__What this task involves__
Once the line with "Comitê de Bolsas." is found in the entries below, print it and each following line exactly, stopping after the line with "O Programa de"; print nothing else.

⁂

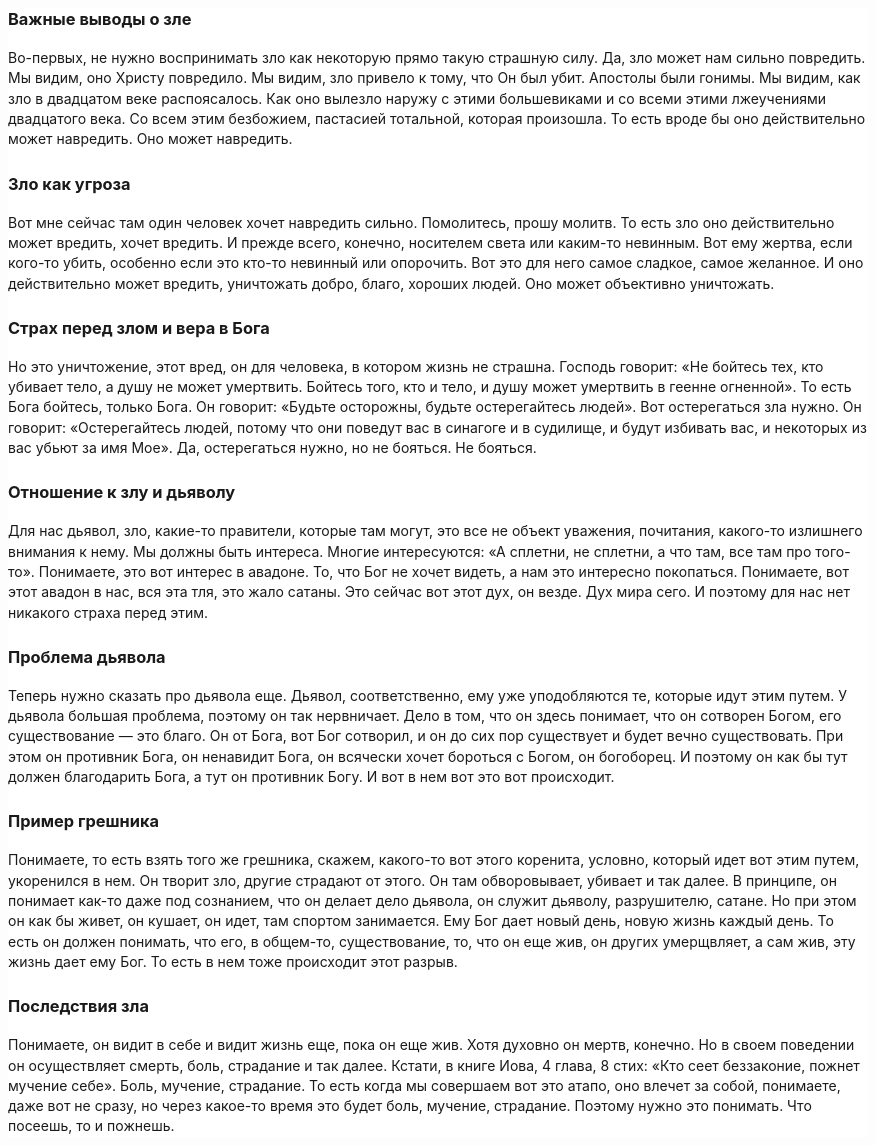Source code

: ### Важные выводы о зле  
Во-первых, не нужно воспринимать зло как некоторую прямо такую страшную силу. Да, зло может нам сильно повредить. Мы видим, оно Христу повредило. Мы видим, зло привело к тому, что Он был убит. Апостолы были гонимы. Мы видим, как зло в двадцатом веке распоясалось. Как оно вылезло наружу с этими большевиками и со всеми этими лжеучениями двадцатого века. Со всем этим безбожием, пастасией тотальной, которая произошла. То есть вроде бы оно действительно может навредить. Оно может навредить.  

### Зло как угроза  
Вот мне сейчас там один человек хочет навредить сильно. Помолитесь, прошу молитв. То есть зло оно действительно может вредить, хочет вредить. И прежде всего, конечно, носителем света или каким-то невинным. Вот ему жертва, если кого-то убить, особенно если это кто-то невинный или опорочить. Вот это для него самое сладкое, самое желанное. И оно действительно может вредить, уничтожать добро, благо, хороших людей. Оно может объективно уничтожать.

### Страх перед злом и вера в Бога  
Но это уничтожение, этот вред, он для человека, в котором жизнь не страшна. Господь говорит: «Не бойтесь тех, кто убивает тело, а душу не может умертвить. Бойтесь того, кто и тело, и душу может умертвить в геенне огненной». То есть Бога бойтесь, только Бога. Он говорит: «Будьте осторожны, будьте остерегайтесь людей». Вот остерегаться зла нужно. Он говорит: «Остерегайтесь людей, потому что они поведут вас в синагоге и в судилище, и будут избивать вас, и некоторых из вас убьют за имя Мое». Да, остерегаться нужно, но не бояться. Не бояться.

### Отношение к злу и дьяволу  
Для нас дьявол, зло, какие-то правители, которые там могут, это все не объект уважения, почитания, какого-то излишнего внимания к нему. Мы должны быть интереса. Многие интересуются: «А сплетни, не сплетни, а что там, все там про того-то». Понимаете, это вот интерес в авадоне. То, что Бог не хочет видеть, а нам это интересно покопаться. Понимаете, вот этот авадон в нас, вся эта тля, это жало сатаны. Это сейчас вот этот дух, он везде. Дух мира сего. И поэтому для нас нет никакого страха перед этим.

### Проблема дьявола  
Теперь нужно сказать про дьявола еще. Дьявол, соответственно, ему уже уподобляются те, которые идут этим путем. У дьявола большая проблема, поэтому он так нервничает. Дело в том, что он здесь понимает, что он сотворен Богом, его существование — это благо. Он от Бога, вот Бог сотворил, и он до сих пор существует и будет вечно существовать. При этом он противник Бога, он ненавидит Бога, он всячески хочет бороться с Богом, он богоборец. И поэтому он как бы тут должен благодарить Бога, а тут он противник Богу. И вот в нем вот это вот происходит.

### Пример грешника  
Понимаете, то есть взять того же грешника, скажем, какого-то вот этого коренита, условно, который идет вот этим путем, укоренился в нем. Он творит зло, другие страдают от этого. Он там обворовывает, убивает и так далее. В принципе, он понимает как-то даже под сознанием, что он делает дело дьявола, он служит дьяволу, разрушителю, сатане. Но при этом он как бы живет, он кушает, он идет, там спортом занимается. Ему Бог дает новый день, новую жизнь каждый день. То есть он должен понимать, что его, в общем-то, существование, то, что он еще жив, он других умерщвляет, а сам жив, эту жизнь дает ему Бог. То есть в нем тоже происходит этот разрыв.

### Последствия зла  
Понимаете, он видит в себе и видит жизнь еще, пока он еще жив. Хотя духовно он мертв, конечно. Но в своем поведении он осуществляет смерть, боль, страдание и так далее. Кстати, в книге Иова, 4 глава, 8 стих: «Кто сеет беззаконие, пожнет мучение себе». Боль, мучение, страдание. То есть когда мы совершаем вот это атапо, оно влечет за собой, понимаете, даже вот не сразу, но через какое-то время это будет боль, мучение, страдание. Поэтому нужно это понимать. Что посеешь, то и пожнешь.
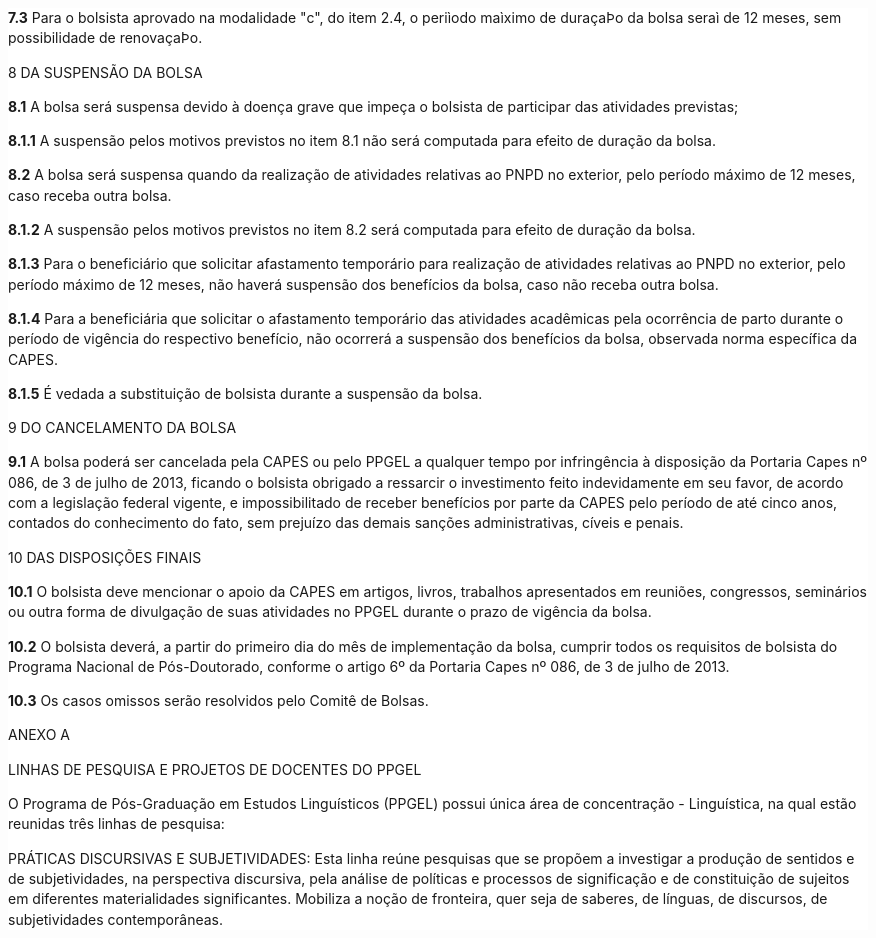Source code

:  **7.3** Para o bolsista aprovado na modalidade "c", do item 2.4, o periìodo maìximo de duraçaÞo da bolsa seraì de 12 meses, sem possibilidade de renovaçaÞo.

 8 DA SUSPENSÃO DA BOLSA

 **8.1** A bolsa será suspensa devido à doença grave que impeça o bolsista de participar das atividades previstas;

 **8.1.1** A suspensão pelos motivos previstos no item 8.1 não será computada para efeito de duração da bolsa.

 **8.2** A bolsa será suspensa quando da realização de atividades relativas ao PNPD no exterior, pelo período máximo de 12 meses, caso receba outra bolsa.

 **8.1.2** A suspensão pelos motivos previstos no item 8.2 será computada para efeito de duração da bolsa.

 **8.1.3** Para o beneficiário que solicitar afastamento temporário para realização de atividades relativas ao PNPD no exterior, pelo período máximo de 12 meses, não haverá suspensão dos benefícios da bolsa, caso não receba outra bolsa.

 **8.1.4** Para a beneficiária que solicitar o afastamento temporário das atividades acadêmicas pela ocorrência de parto durante o período de vigência do respectivo benefício, não ocorrerá a suspensão dos benefícios da bolsa, observada norma específica da CAPES.

 **8.1.5** É vedada a substituição de bolsista durante a suspensão da bolsa.

 9 DO CANCELAMENTO DA BOLSA

 **9.1** A bolsa poderá ser cancelada pela CAPES ou pelo PPGEL a qualquer tempo por infringência à disposição da Portaria Capes nº 086, de 3 de julho de 2013, ficando o bolsista obrigado a ressarcir o investimento feito indevidamente em seu favor, de acordo com a legislação federal vigente, e impossibilitado de receber benefícios por parte da CAPES pelo período de até cinco anos, contados do conhecimento do fato, sem prejuízo das demais sanções administrativas, cíveis e penais.

 10 DAS DISPOSIÇÕES FINAIS

 **10.1** O bolsista deve mencionar o apoio da CAPES em artigos, livros, trabalhos apresentados em reuniões, congressos, seminários ou outra forma de divulgação de suas atividades no PPGEL durante o prazo de vigência da bolsa.

 **10.2** O bolsista deverá, a partir do primeiro dia do mês de implementação da bolsa, cumprir todos os requisitos de bolsista do Programa Nacional de Pós-Doutorado, conforme o artigo 6º da Portaria Capes nº 086, de 3 de julho de 2013.

 **10.3** Os casos omissos serão resolvidos pelo Comitê de Bolsas.

 ANEXO A

 LINHAS DE PESQUISA E PROJETOS DE DOCENTES DO PPGEL

 O Programa de Pós-Graduação em Estudos Linguísticos (PPGEL) possui única área de concentração - Linguística, na qual estão reunidas três linhas de pesquisa:

 PRÁTICAS DISCURSIVAS E SUBJETIVIDADES: Esta linha reúne pesquisas que se propõem a investigar a produção de sentidos e de subjetividades, na perspectiva discursiva, pela análise de políticas e processos de significação e de constituição de sujeitos em diferentes materialidades significantes. Mobiliza a noção de fronteira, quer seja de saberes, de línguas, de discursos, de subjetividades contemporâneas.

⁂

__Answer box__
 **10.3** Os casos omissos serão resolvidos pelo Comitê de Bolsas.

 ANEXO A

 LINHAS DE PESQUISA E PROJETOS DE DOCENTES DO PPGEL

 O Programa de Pós-Graduação em Estudos Linguísticos (PPGEL) possui única área de concentração - Linguística, na qual estão reunidas três linhas de pesquisa:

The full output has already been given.